Hiring Employee Experience Managers

When it comes to hiring an EX manager, there are certain qualities to look for.

  • Hospitable Nature: Creating a warm and welcoming environment is a primary role of EX managers, so characteristics that reflect these qualities are necessary.
  • Strong Planning & Time Management Abilities: Balancing all demands of the job, including tending to employees at different stages of the lifecycle with unique needs, is an essential skill.
  • Excellent Communication Skills: Managing internal communication is a critical component of an EX manager’s role, so they should be able to execute verbal and written communication both efficiently and personably.
  • Detail-Oriented: The details make a difference in employee experience, even if it’s as simple as having hot coffee available in the mornings. The little things matter to an EX manager.
  • Tech-Savvy: While EX managers don’t need to have IT experience, they should have a solid understanding of workplace technologies in order to curate strategies to improve these tools for employees.
  • Data-Driven: EX managers should collect data from surveys, interviews, open feedback platforms, and other avenues. They should be able to identify patterns and trends to make recommendations.
  • Collaborative: As a cross-functional role, EX managers should be able to collaborate with people from different departments and levels while modeling this behavior to employees.
  • Agile & Innovative: In an ever-changing workplace, EX managers must be flexible and ready to pivot at any point. They should also be creative in producing new ideas to optimize the employee experience.

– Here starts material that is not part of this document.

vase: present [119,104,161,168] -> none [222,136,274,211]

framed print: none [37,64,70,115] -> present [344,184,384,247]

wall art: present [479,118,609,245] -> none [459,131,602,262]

Employee Experience Best Practices

It’s clear that the ways in which EX managers impact employee engagement and workplace satisfaction are endless, and there are a variety of qualities that embody the appropriate fit for the role. In order to simplify the implementation of an EX manager and improve employee experience as a whole, consider the following key takeaways.

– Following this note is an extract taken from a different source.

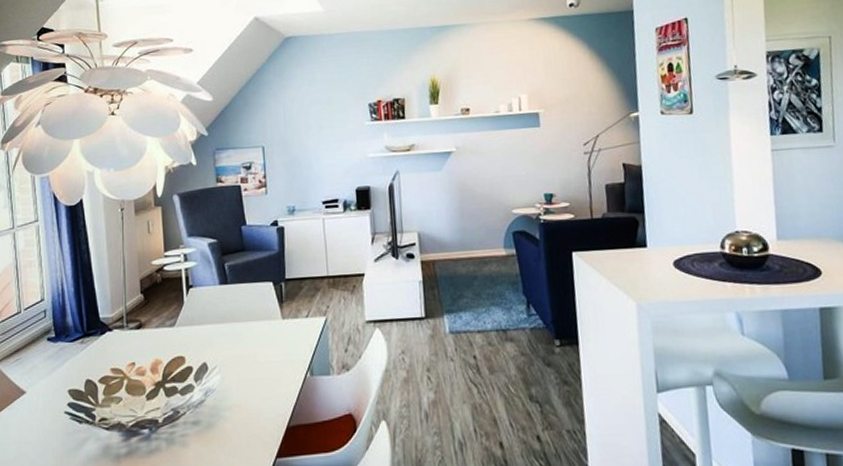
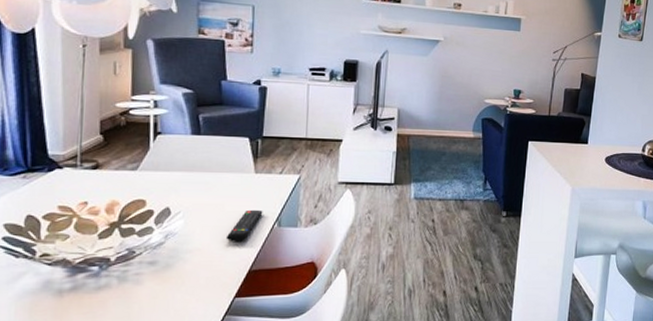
remote control: none [261,358,294,395] -> present [225,209,263,241]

  1. Be Curious: Discover the moments that matter to employees by collecting regular feedback at each stage of the employee lifecycle. Remember that no request is too small and approach feedback with curiosity.
  2. Welcome Change & Be Prepared For Investment: Maintain an open mind towards shifts in the workplace, from company culture and work arrangements to technology and the physical office. Investing in new ways to improve employee experience can mean implementing a flexible work model, revamping old technological processes, or replacing furniture and adding new decor.
  3. Measure: Replace annual or biannual surveys with regular pulse surveys to gather real-time insight into what employees are enjoying and what hurdles they are facing. Keep the focus on employee experience rather than business outcomes and measure the impact of improvements.
  4. Do It Again: The process of optimizing employee experience is an ongoing one. As the business landscape progresses and employees’ preferences evolve, embrace constant change and be eager to stay ahead. Growth does not have a finish line!